Group coaching brings together the wisdom of the crowd to give you different perspectives on the issues you are facing. In a group coaching situation, each person takes turn being coached by the group. The person being coached takes center stage and, in that moment, all minds are focused on finding the gaps and working through the action steps. Group coaching is affirming because you have a built-in group of cheerleaders who want to see you win. Group-coaching brings greater returns than peer-coaching alone because you increase the likelihood that someone in the group has walked through and can help you navigate a similar experience. Group coaching is a higher investment with greater returns than either self-coaching or peer coaching.

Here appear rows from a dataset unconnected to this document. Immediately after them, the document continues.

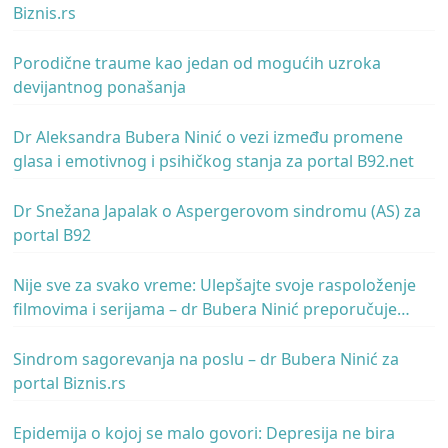
Biznis.rs
Porodične traume kao jedan od mogućih uzroka
devijantnog ponašanja
Dr Aleksandra Bubera Ninić o vezi između promene
glasa i emotivnog i psihičkog stanja za portal B92.net
Dr Snežana Japalak o Aspergerovom sindromu (AS) za
portal B92
Nije sve za svako vreme: Ulepšajte svoje raspoloženje
filmovima i serijama – dr Bubera Ninić preporučuje
žanrove za portal B92.net
Sindrom sagorevanja na poslu – dr Bubera Ninić za
portal Biznis.rs
Epidemija o kojoj se malo govori: Depresija ne bira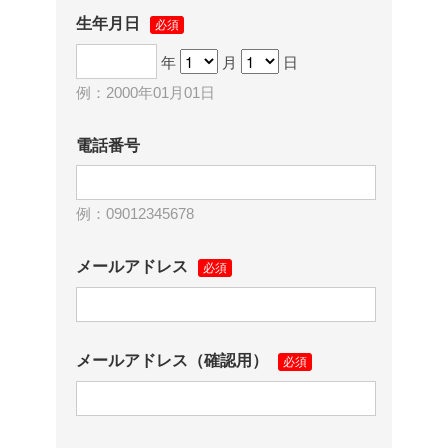
生年月日
必須
年
月
日
例：2000年01月01日
電話番号
例：
09012345678
メールアドレス
必須
メールアドレス（確認用）
必須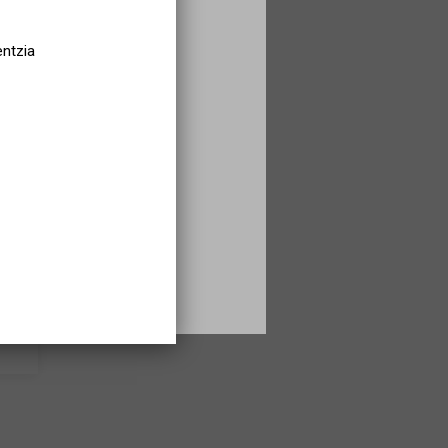
entzia
UTA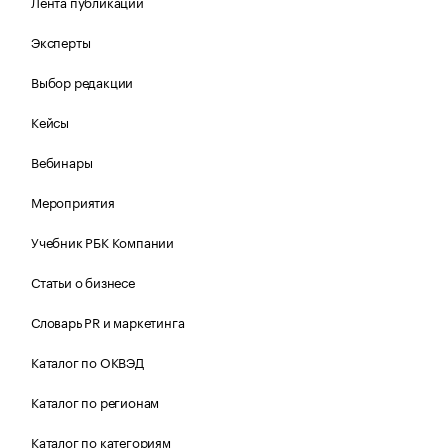
Лента публикаций
Эксперты
Выбор редакции
Кейсы
Вебинары
Мероприятия
Учебник РБК Компании
Статьи о бизнесе
Словарь PR и маркетинга
Каталог по ОКВЭД
Каталог по регионам
Каталог по категориям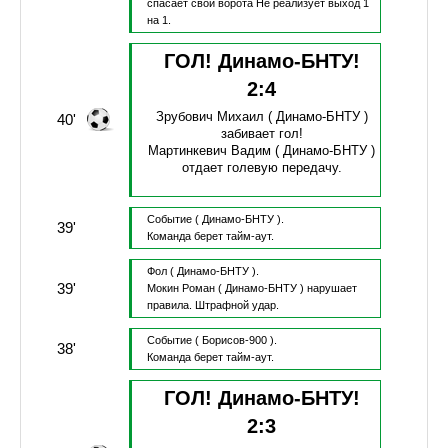
спасает свои ворота
Не реализует выход 1
на 1.
ГОЛ! Динамо-БНТУ!
2
:
4
Зрубович Михаил
( Динамо-БНТУ )
40'
забивает гол!
Мартинкевич Вадим
( Динамо-БНТУ )
отдает голевую передачу.
Событие
( Динамо-БНТУ ).
39'
Команда берет тайм-аут.
Фол
( Динамо-БНТУ ).
39'
Мокин Роман
( Динамо-БНТУ )
нарушает
правила.
Штрафной удар.
Событие
( Борисов-900 ).
38'
Команда берет тайм-аут.
ГОЛ! Динамо-БНТУ!
2
:
3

One-on-one coaching, the ultimate investment

The ultimate investment in your career success is one-on-one or individual coaching. During individual coaching, the coaching space is occupied by just you and your coach and 100% of the focus and energy is dedicated to uncovering your strengths to help you win. Your attitudes, thoughts, and emotions take center-stage as your coach challenges your limiting beliefs and helps you think in new ways. A one-on-one coaching relationship helps you stretch and grow so that you find that you achieve new heights in your career than you ever thought possible. One-on-one coaching is the biggest financial investment you will make in your career; but it will also net you the biggest gains. Not only in your career, but also in your personal life and finances. Of all coaching options, one-on-one coaching is boss.


I personally subscribe to coaching

To win at work and in life, I also participate in coaching. I set aside time to coach myself daily. I have weekly telephone check-ins with my peer coach who is also available for "emergency" on-the-spot coaching (priceless!). I also attend a weekly coaching group of women faculty who hold me accountable to my research and writing goals. I also work with an executive coach about once a month. I have recently taken steps to work with an academic coach to help me make my next big leap in independent research funding. If it's not obvious to you, I am fully subscribed to coaching as a way to help me win.


How have you used coaching to achieve life transformation?